Modern Treasury has integrated support for USDC on the Base blockchain, letting businesses send and receive stablecoin payments through the same platform they use for ACH and wire transfers. The move is the latest effort to stitch crypto payment rails into traditional enterprise finance, giving finance teams a single dashboard for both fiat and digital-dollar transactions.
Why Base
The integration taps Base, an Ethereum Layer 2 blockchain known for low fees and fast settlement. Modern Treasury's platform already supports USDC on other networks, but adding Base gives customers another low-cost option for moving dollar-pegged tokens. The company said the addition aims to bridge stablecoin payments with conventional banking infrastructure, potentially making it easier for companies to adopt digital dollars for everyday operations.
For corporate treasurers already using Modern Treasury to manage payment flows, the USDC-on-Base option effectively adds a new payment rail alongside existing ones. Instead of sending a wire transfer that takes a day to clear, a company could push USDC on Base and have the funds settle in seconds. The software handles the conversion and reconciliation on the back end, so the user doesn't need to interact directly with a crypto wallet.

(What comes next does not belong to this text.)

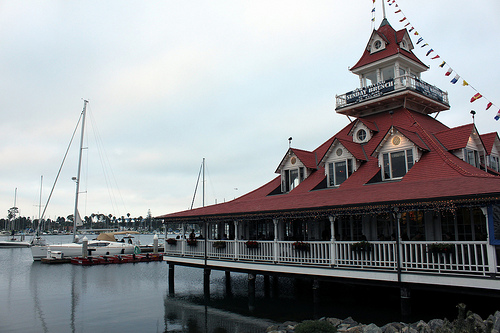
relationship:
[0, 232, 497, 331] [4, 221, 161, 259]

This setup could prove attractive for businesses that regularly move money across borders or need to settle payments outside typical banking hours. Stablecoin transactions on Base cost fractions of a cent, compared with the several-dollar fees common for domestic ACH or the double-digit fees for international wires.
Enterprise adoption ramp
Modern Treasury's client base includes software companies, marketplaces, and other businesses that process large volumes of payments. By adding stablecoin support, the company is betting that more of those clients will start using digital dollars for real-world transactions — not just crypto-native firms but mainstream enterprises looking for speed and cost savings.
The timing aligns with a broader push by stablecoin issuers and payment processors to get corporations comfortable with the technology. Circle's USDC has become the dominant regulated stablecoin, and Base has seen rapid growth since its launch. Whether enterprises will actually shift meaningful volume from traditional rails to on-chain payments remains an open question, but Modern Treasury has made it easier to try.